**Task goal**. Start at the line with "commit: Added README" in the records below, stop at the line with "## How does", and return every line in that span exactly, the two end lines included.

**Exercise inputs**.
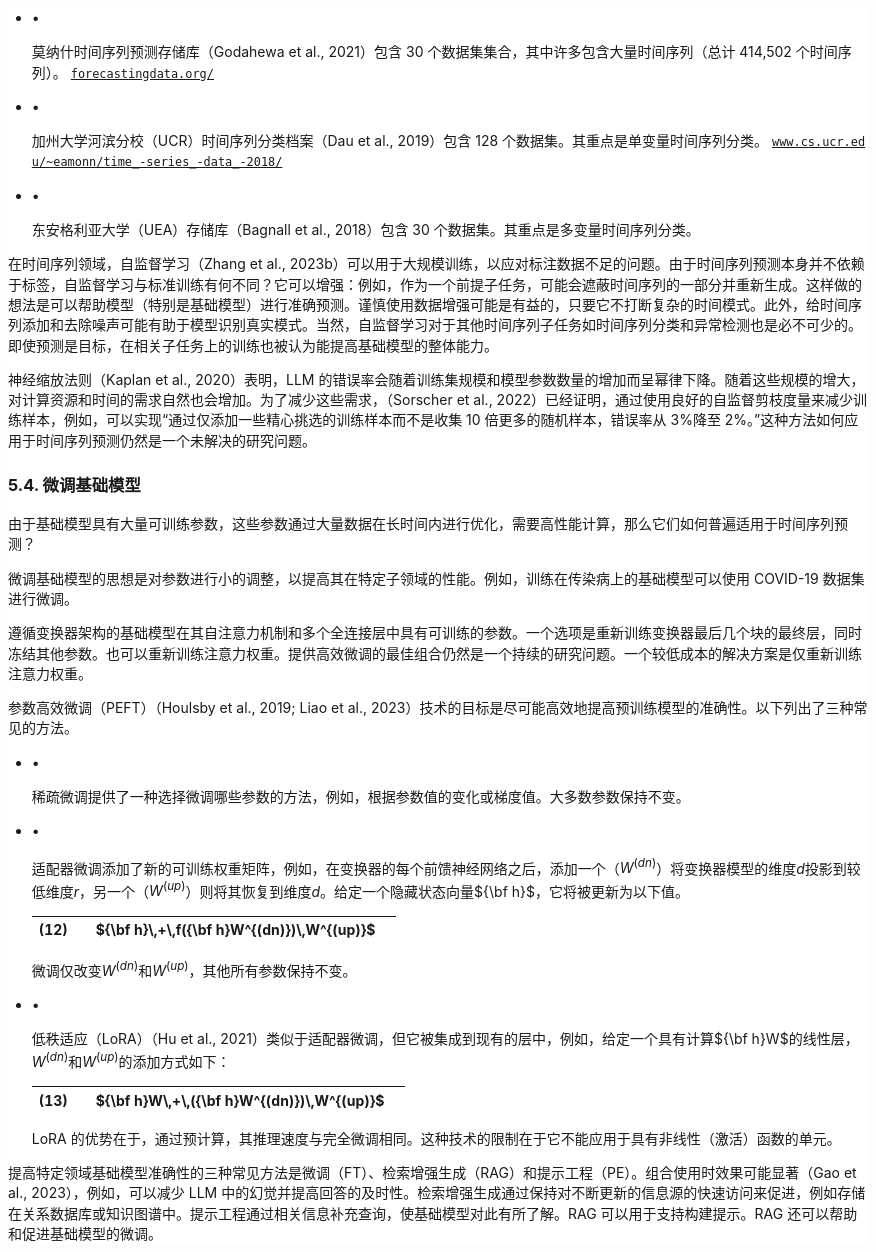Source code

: +   •

    莫纳什时间序列预测存储库（Godahewa et al., 2021）包含 30 个数据集集合，其中许多包含大量时间序列（总计 414,502 个时间序列）。 [`forecastingdata.org/`](https://forecastingdata.org/)

+   •

    加州大学河滨分校（UCR）时间序列分类档案（Dau et al., 2019）包含 128 个数据集。其重点是单变量时间序列分类。 [`www.cs.ucr.edu/~eamonn/time_-series_-data_-2018/`](https://www.cs.ucr.edu/~eamonn/time_-series_-data_-2018/)

+   •

    东安格利亚大学（UEA）存储库（Bagnall et al., 2018）包含 30 个数据集。其重点是多变量时间序列分类。

在时间序列领域，自监督学习（Zhang et al., 2023b）可以用于大规模训练，以应对标注数据不足的问题。由于时间序列预测本身并不依赖于标签，自监督学习与标准训练有何不同？它可以增强：例如，作为一个前提子任务，可能会遮蔽时间序列的一部分并重新生成。这样做的想法是可以帮助模型（特别是基础模型）进行准确预测。谨慎使用数据增强可能是有益的，只要它不打断复杂的时间模式。此外，给时间序列添加和去除噪声可能有助于模型识别真实模式。当然，自监督学习对于其他时间序列子任务如时间序列分类和异常检测也是必不可少的。即使预测是目标，在相关子任务上的训练也被认为能提高基础模型的整体能力。

神经缩放法则（Kaplan et al., 2020）表明，LLM 的错误率会随着训练集规模和模型参数数量的增加而呈幂律下降。随着这些规模的增大，对计算资源和时间的需求自然也会增加。为了减少这些需求，（Sorscher et al., 2022）已经证明，通过使用良好的自监督剪枝度量来减少训练样本，例如，可以实现“通过仅添加一些精心挑选的训练样本而不是收集 10 倍更多的随机样本，错误率从 3%降至 2%。”这种方法如何应用于时间序列预测仍然是一个未解决的研究问题。

### 5.4\. 微调基础模型

由于基础模型具有大量可训练参数，这些参数通过大量数据在长时间内进行优化，需要高性能计算，那么它们如何普遍适用于时间序列预测？

微调基础模型的思想是对参数进行小的调整，以提高其在特定子领域的性能。例如，训练在传染病上的基础模型可以使用 COVID-19 数据集进行微调。

遵循变换器架构的基础模型在其自注意力机制和多个全连接层中具有可训练的参数。一个选项是重新训练变换器最后几个块的最终层，同时冻结其他参数。也可以重新训练注意力权重。提供高效微调的最佳组合仍然是一个持续的研究问题。一个较低成本的解决方案是仅重新训练注意力权重。

参数高效微调（PEFT）（Houlsby et al., 2019; Liao et al., 2023）技术的目标是尽可能高效地提高预训练模型的准确性。以下列出了三种常见的方法。

+   •

    稀疏微调提供了一种选择微调哪些参数的方法，例如，根据参数值的变化或梯度值。大多数参数保持不变。

+   •

    适配器微调添加了新的可训练权重矩阵，例如，在变换器的每个前馈神经网络之后，添加一个（$W^{(dn)}$）将变换器模型的维度$d$投影到较低维度$r$，另一个（$W^{(up)}$）则将其恢复到维度$d$。给定一个隐藏状态向量${\bf h}$，它将被更新为以下值。

    | (12) |  | ${\bf h}\,+\,f({\bf h}W^{(dn)})\,W^{(up)}$ |  |
    | --- | --- | --- | --- |

    微调仅改变$W^{(dn)}$和$W^{(up)}$，其他所有参数保持不变。

+   •

    低秩适应（LoRA）（Hu et al., 2021）类似于适配器微调，但它被集成到现有的层中，例如，给定一个具有计算${\bf h}W$的线性层，$W^{(dn)}$和$W^{(up)}$的添加方式如下：

    | (13) |  | ${\bf h}W\,+\,({\bf h}W^{(dn)})\,W^{(up)}$ |  |
    | --- | --- | --- | --- |

    LoRA 的优势在于，通过预计算，其推理速度与完全微调相同。这种技术的限制在于它不能应用于具有非线性（激活）函数的单元。

提高特定领域基础模型准确性的三种常见方法是微调（FT）、检索增强生成（RAG）和提示工程（PE）。组合使用时效果可能显著（Gao et al., 2023），例如，可以减少 LLM 中的幻觉并提高回答的及时性。检索增强生成通过保持对不断更新的信息源的快速访问来促进，例如存储在关系数据库或知识图谱中。提示工程通过相关信息补充查询，使基础模型对此有所了解。RAG 可以用于支持构建提示。RAG 还可以帮助和促进基础模型的微调。
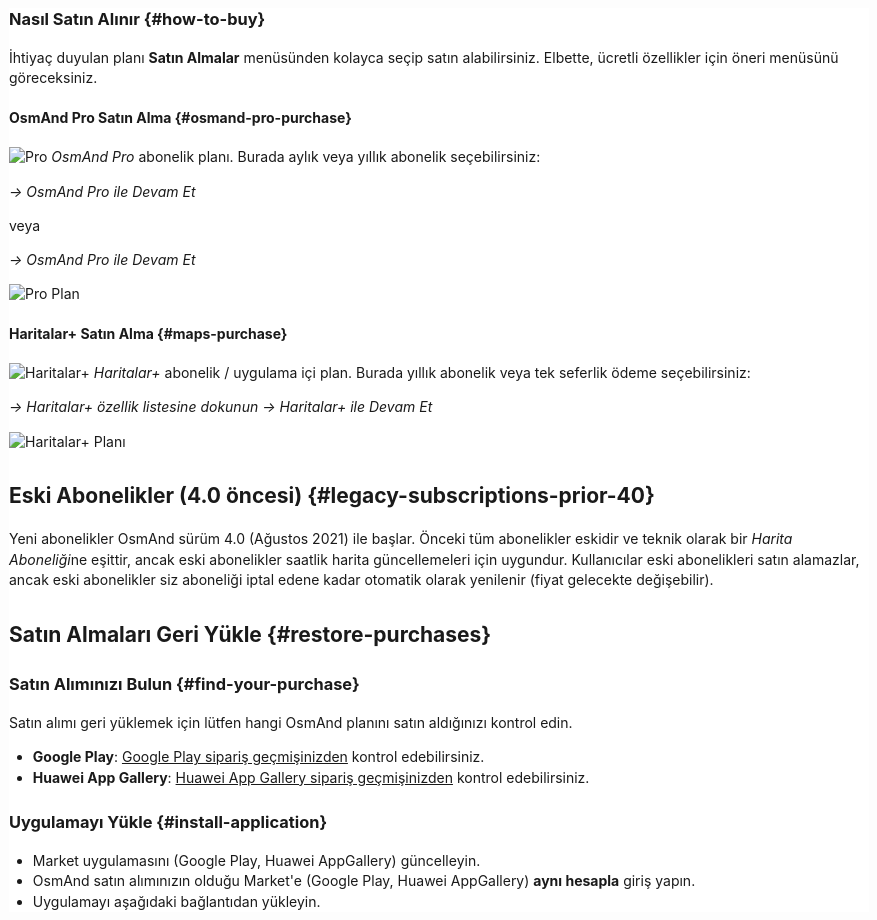 ### Nasıl Satın Alınır {#how-to-buy}

İhtiyaç duyulan planı **Satın Almalar** menüsünden kolayca seçip satın alabilirsiniz. Elbette, ücretli özellikler için öneri menüsünü göreceksiniz.

#### OsmAnd Pro Satın Alma {#osmand-pro-purchase}

![Pro](@site/static/img/svg/pro_icon.svg) *OsmAnd Pro* abonelik planı. Burada aylık veya yıllık abonelik seçebilirsiniz:

*<Translate android="true" ids="shared_string_menu,shared_string_settings,backup_and_restore,shared_string_get"/> → OsmAnd Pro ile Devam Et*

veya

*<Translate android="true" ids="shared_string_menu,shared_string_settings,purchases,shared_string_learn_more"/> → OsmAnd Pro ile Devam Et*

![Pro Plan](@site/static/img/purchases/android_subscription_plan.png)

#### Haritalar+ Satın Alma {#maps-purchase}

![Haritalar+](@site/static/img/svg/osmand_maps_plus.svg) *Haritalar+* abonelik / uygulama içi plan. Burada yıllık abonelik veya tek seferlik ödeme seçebilirsiniz:

*<Translate android="true" ids="shared_string_menu,shared_string_settings,purchases,shared_string_learn_more"/> → Haritalar+ özellik listesine dokunun → Haritalar+ ile Devam Et*

![Haritalar+ Planı](@site/static/img/purchases/maps.png)

## Eski Abonelikler (4.0 öncesi) {#legacy-subscriptions-prior-40}

Yeni abonelikler OsmAnd sürüm 4.0 (Ağustos 2021) ile başlar. Önceki tüm abonelikler eskidir ve teknik olarak bir *Harita Aboneliği*ne eşittir, ancak eski abonelikler saatlik harita güncellemeleri için uygundur. Kullanıcılar eski abonelikleri satın alamazlar, ancak eski abonelikler siz aboneliği iptal edene kadar otomatik olarak yenilenir (fiyat gelecekte değişebilir).

## Satın Almaları Geri Yükle {#restore-purchases}

### Satın Alımınızı Bulun {#find-your-purchase}

Satın alımı geri yüklemek için lütfen hangi OsmAnd planını satın aldığınızı kontrol edin.

- **Google Play**: [Google Play sipariş geçmişinizden](https://support.google.com/googleplay/answer/2850369) kontrol edebilirsiniz.
- **Huawei App Gallery**: [Huawei App Gallery sipariş geçmişinizden](https://consumer.huawei.com/en/support/content/en-us00694318/) kontrol edebilirsiniz.

### Uygulamayı Yükle {#install-application}

- Market uygulamasını (Google Play, Huawei AppGallery) güncelleyin.
- OsmAnd satın alımınızın olduğu Market'e (Google Play, Huawei AppGallery) **aynı hesapla** giriş yapın.
- Uygulamayı aşağıdaki bağlantıdan yükleyin.
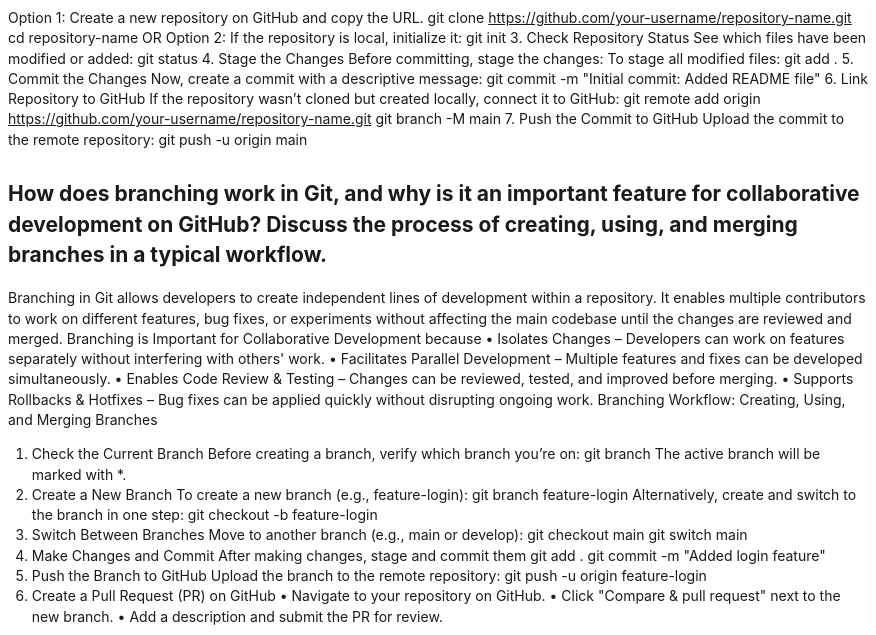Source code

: Option 1: Create a new repository on GitHub and copy the URL.
git clone https://github.com/your-username/repository-name.git
cd repository-name
OR
Option 2: If the repository is local, initialize it:
git init
3. Check Repository Status
See which files have been modified or added:
git status
4. Stage the Changes
Before committing, stage the changes:
To stage all modified files:
git add .
5. Commit the Changes
Now, create a commit with a descriptive message:
git commit -m "Initial commit: Added README file"
6. Link Repository to GitHub 
If the repository wasn’t cloned but created locally, connect it to GitHub:
git remote add origin https://github.com/your-username/repository-name.git
git branch -M main
7. Push the Commit to GitHub
Upload the commit to the remote repository:
git push -u origin main



## How does branching work in Git, and why is it an important feature for collaborative development on GitHub? Discuss the process of creating, using, and merging branches in a typical workflow.
Branching in Git allows developers to create independent lines of development within a repository. It enables multiple contributors to work on different features, bug fixes, or experiments without affecting the main codebase until the changes are reviewed and merged.
Branching is Important for Collaborative Development because
•	Isolates Changes – Developers can work on features separately without interfering with others' work.
•	Facilitates Parallel Development – Multiple features and fixes can be developed simultaneously.
•	Enables Code Review & Testing – Changes can be reviewed, tested, and improved before merging.
•	Supports Rollbacks & Hotfixes – Bug fixes can be applied quickly without disrupting ongoing work.
Branching Workflow: Creating, Using, and Merging Branches
1. Check the Current Branch
Before creating a branch, verify which branch you’re on:
git branch
The active branch will be marked with *.
2. Create a New Branch
To create a new branch (e.g., feature-login):
git branch feature-login
Alternatively, create and switch to the branch in one step:
git checkout -b feature-login
3. Switch Between Branches
Move to another branch (e.g., main or develop):
git checkout main
git switch main
4. Make Changes and Commit
After making changes, stage and commit them
git add .
git commit -m "Added login feature"
5. Push the Branch to GitHub
Upload the branch to the remote repository:
git push -u origin feature-login
6. Create a Pull Request (PR) on GitHub
•	Navigate to your repository on GitHub.
•	Click "Compare & pull request" next to the new branch.
•	Add a description and submit the PR for review.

**Task response**.
git commit -m "Initial commit: Added README file"
6. Link Repository to GitHub 
If the repository wasn’t cloned but created locally, connect it to GitHub:
git remote add origin https://github.com/your-username/repository-name.git
git branch -M main
7. Push the Commit to GitHub
Upload the commit to the remote repository:
git push -u origin main



## How does branching work in Git, and why is it an important feature for collaborative development on GitHub? Discuss the process of creating, using, and merging branches in a typical workflow.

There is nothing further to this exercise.